* [Your instructions] In the lines below, count those containing the word "font" and give the number alone.

Records excerpted from a collection:
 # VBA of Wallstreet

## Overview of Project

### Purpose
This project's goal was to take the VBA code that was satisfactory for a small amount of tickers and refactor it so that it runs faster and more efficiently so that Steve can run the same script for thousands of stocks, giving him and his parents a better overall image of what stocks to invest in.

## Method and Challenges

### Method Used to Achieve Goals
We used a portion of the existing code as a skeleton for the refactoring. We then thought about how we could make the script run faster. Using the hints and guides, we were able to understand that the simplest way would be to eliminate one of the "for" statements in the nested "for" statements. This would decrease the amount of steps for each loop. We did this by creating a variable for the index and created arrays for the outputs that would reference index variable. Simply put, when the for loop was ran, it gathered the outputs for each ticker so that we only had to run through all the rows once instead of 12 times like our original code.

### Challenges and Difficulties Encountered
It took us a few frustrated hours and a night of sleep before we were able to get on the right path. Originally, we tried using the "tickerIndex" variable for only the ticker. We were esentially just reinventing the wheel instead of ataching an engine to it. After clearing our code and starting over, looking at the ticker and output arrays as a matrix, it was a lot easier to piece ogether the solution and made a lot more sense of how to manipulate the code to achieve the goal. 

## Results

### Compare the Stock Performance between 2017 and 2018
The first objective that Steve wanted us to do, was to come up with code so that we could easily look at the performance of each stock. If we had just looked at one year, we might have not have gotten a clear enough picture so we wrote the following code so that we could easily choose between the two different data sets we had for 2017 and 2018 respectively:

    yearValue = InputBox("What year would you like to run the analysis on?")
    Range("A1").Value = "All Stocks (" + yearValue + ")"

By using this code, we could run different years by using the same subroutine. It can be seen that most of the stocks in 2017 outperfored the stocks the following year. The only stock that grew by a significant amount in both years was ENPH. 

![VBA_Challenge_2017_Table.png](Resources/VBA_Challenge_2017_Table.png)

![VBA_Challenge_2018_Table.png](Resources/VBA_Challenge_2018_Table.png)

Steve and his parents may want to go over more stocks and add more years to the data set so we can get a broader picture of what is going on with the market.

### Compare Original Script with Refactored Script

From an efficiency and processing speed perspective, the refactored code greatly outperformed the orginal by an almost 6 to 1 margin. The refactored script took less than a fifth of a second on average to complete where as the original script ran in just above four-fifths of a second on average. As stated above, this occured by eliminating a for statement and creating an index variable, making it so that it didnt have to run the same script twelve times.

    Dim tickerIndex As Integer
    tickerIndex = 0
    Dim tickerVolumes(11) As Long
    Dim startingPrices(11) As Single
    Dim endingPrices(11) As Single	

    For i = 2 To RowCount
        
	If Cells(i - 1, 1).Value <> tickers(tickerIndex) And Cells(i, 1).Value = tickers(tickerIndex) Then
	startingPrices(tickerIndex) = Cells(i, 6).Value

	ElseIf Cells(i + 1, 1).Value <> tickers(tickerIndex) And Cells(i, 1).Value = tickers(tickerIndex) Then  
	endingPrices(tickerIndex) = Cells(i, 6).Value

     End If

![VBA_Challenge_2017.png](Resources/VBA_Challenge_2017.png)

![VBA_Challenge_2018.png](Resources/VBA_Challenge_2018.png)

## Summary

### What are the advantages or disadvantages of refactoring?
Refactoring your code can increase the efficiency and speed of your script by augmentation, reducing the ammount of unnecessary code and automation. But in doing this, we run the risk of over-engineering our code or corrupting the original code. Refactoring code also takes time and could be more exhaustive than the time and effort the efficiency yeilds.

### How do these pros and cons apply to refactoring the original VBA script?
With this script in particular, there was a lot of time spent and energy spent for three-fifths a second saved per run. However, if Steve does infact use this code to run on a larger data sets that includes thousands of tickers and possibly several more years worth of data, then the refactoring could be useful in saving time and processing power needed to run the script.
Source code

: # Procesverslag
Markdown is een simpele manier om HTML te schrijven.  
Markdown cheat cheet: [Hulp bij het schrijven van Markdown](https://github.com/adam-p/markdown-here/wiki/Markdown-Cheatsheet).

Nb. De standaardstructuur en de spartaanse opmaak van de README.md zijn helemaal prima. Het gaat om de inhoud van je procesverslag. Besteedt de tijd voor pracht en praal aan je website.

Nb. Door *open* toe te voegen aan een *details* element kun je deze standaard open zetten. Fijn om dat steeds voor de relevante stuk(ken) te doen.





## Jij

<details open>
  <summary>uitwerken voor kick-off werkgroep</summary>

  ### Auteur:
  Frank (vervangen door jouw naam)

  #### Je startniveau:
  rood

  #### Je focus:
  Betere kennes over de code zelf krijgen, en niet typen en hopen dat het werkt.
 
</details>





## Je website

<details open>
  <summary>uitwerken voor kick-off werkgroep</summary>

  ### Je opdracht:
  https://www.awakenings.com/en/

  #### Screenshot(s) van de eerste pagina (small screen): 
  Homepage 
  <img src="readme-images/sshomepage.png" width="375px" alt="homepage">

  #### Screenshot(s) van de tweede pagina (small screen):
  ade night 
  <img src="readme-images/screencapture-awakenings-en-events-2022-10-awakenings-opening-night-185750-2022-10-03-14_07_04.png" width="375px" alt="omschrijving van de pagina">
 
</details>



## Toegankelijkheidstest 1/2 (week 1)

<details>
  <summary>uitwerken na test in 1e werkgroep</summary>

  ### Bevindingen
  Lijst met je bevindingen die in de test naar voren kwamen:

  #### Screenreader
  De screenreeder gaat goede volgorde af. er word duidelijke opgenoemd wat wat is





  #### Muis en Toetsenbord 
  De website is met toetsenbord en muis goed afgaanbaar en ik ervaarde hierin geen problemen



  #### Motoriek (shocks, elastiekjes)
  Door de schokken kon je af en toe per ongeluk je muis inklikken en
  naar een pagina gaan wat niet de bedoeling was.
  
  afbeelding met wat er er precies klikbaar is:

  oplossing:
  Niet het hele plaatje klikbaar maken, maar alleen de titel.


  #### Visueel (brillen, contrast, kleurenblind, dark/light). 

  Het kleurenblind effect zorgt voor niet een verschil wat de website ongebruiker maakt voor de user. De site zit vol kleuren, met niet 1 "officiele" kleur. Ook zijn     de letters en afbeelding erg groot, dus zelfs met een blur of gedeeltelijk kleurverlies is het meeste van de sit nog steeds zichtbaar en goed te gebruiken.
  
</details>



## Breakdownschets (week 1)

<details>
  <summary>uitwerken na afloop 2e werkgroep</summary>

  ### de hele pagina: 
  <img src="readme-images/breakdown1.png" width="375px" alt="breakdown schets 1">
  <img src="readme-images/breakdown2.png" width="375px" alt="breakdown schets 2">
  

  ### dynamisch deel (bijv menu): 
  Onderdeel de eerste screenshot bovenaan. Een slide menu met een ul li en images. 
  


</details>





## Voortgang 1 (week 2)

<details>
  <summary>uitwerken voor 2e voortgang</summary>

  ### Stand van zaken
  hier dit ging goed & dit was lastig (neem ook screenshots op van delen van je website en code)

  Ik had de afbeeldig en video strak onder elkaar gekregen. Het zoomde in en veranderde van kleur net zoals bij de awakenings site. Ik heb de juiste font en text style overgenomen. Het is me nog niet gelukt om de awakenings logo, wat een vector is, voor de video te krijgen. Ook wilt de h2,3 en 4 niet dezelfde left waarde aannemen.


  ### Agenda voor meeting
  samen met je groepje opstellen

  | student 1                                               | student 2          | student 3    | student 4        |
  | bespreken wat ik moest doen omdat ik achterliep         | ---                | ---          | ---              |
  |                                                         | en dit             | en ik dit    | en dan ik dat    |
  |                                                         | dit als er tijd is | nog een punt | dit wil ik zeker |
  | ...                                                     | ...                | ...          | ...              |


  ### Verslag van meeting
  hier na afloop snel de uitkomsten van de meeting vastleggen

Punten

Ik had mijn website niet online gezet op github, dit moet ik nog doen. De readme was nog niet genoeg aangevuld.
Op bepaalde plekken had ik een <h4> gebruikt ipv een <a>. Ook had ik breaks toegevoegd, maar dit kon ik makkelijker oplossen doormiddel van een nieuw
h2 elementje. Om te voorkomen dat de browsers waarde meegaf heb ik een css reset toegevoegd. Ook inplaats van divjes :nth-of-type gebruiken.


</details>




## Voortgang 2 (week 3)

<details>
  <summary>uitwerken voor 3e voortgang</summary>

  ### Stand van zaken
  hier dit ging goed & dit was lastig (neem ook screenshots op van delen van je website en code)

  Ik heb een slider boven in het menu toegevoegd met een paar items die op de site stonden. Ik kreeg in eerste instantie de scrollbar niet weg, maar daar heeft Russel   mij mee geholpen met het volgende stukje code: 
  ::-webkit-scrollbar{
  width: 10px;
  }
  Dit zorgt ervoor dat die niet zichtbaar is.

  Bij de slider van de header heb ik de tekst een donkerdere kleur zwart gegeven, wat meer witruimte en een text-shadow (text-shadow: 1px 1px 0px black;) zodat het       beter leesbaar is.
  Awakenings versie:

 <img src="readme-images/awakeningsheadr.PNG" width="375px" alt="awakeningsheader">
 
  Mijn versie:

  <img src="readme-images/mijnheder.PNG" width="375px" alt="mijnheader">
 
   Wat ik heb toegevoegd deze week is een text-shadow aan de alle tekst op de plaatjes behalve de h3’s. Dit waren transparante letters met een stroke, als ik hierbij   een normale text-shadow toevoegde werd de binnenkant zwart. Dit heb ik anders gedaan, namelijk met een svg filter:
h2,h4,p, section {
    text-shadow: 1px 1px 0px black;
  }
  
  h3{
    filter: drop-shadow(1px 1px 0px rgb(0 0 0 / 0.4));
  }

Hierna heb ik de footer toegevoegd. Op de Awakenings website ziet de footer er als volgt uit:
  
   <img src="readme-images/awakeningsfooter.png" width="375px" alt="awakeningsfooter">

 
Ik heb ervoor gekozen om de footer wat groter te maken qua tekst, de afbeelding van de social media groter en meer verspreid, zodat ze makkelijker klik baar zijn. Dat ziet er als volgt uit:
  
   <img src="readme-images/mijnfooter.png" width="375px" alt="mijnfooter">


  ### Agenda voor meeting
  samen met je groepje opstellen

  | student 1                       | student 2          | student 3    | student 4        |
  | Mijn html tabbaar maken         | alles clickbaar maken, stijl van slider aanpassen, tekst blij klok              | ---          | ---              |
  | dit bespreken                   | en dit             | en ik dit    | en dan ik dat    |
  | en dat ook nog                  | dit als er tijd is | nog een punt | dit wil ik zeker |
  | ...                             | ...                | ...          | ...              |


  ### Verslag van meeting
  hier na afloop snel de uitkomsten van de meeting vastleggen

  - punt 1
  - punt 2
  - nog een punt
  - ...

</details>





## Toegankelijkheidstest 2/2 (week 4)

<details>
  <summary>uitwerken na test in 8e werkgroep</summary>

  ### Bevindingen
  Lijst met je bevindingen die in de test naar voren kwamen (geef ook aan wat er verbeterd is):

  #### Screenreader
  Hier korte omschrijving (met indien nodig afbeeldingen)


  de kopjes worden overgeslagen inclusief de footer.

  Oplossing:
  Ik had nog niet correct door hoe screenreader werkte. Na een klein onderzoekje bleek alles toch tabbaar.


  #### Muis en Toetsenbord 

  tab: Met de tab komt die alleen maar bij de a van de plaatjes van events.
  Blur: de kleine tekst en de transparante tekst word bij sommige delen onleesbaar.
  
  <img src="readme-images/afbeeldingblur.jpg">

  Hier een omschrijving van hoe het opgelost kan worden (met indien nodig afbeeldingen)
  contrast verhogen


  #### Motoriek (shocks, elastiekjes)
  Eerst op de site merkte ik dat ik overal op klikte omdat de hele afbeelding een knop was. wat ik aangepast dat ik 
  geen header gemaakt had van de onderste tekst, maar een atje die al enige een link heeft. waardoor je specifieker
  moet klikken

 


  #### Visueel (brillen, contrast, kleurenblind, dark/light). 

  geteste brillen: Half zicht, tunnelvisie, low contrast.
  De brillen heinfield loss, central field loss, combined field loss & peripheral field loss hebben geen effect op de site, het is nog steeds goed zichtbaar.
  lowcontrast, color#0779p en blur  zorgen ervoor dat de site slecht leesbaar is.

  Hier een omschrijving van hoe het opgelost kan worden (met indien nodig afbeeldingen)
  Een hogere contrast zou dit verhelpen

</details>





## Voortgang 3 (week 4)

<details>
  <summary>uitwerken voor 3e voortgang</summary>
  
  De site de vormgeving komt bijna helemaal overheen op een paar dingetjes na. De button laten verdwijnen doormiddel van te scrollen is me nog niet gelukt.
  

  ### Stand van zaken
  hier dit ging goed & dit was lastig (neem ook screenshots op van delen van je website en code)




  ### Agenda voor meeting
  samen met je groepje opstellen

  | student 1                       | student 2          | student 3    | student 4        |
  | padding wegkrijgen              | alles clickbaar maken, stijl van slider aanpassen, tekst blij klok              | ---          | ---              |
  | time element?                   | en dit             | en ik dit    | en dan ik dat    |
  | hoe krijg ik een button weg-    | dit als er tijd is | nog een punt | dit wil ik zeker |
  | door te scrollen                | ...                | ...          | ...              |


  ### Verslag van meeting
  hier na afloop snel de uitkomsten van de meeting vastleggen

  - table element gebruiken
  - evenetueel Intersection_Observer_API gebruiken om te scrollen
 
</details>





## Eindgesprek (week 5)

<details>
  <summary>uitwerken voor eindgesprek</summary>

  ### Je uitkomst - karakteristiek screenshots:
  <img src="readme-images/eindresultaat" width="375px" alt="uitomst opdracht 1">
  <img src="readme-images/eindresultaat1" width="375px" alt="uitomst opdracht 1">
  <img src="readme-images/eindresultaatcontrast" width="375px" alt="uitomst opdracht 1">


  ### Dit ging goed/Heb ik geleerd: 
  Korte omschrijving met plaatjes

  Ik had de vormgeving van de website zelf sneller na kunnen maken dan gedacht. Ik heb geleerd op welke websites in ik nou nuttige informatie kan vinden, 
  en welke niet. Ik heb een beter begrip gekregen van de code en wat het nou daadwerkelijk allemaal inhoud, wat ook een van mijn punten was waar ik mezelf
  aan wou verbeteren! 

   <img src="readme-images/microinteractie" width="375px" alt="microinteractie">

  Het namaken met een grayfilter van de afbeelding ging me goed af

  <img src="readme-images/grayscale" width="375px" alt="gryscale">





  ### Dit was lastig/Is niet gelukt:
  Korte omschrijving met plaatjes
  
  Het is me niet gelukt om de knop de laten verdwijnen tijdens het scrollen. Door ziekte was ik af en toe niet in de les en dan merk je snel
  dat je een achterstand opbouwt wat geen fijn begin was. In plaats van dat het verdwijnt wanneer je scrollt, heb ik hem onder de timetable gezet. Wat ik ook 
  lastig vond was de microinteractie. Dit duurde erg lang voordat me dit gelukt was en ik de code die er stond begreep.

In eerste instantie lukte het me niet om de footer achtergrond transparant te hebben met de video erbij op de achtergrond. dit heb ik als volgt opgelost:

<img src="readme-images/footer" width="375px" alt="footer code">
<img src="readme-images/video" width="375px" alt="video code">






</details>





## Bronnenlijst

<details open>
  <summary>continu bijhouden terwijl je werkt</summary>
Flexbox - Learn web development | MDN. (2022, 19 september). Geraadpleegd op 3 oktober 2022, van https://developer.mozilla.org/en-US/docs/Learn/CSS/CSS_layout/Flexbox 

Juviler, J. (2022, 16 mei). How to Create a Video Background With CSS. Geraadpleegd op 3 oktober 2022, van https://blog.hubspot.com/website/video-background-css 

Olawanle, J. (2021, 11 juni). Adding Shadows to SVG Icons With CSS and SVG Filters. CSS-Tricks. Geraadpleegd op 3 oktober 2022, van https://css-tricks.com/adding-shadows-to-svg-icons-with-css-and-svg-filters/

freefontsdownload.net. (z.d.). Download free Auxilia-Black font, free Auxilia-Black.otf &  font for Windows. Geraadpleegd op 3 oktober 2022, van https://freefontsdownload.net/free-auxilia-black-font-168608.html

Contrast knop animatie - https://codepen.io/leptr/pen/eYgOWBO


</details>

* [Task solution] 2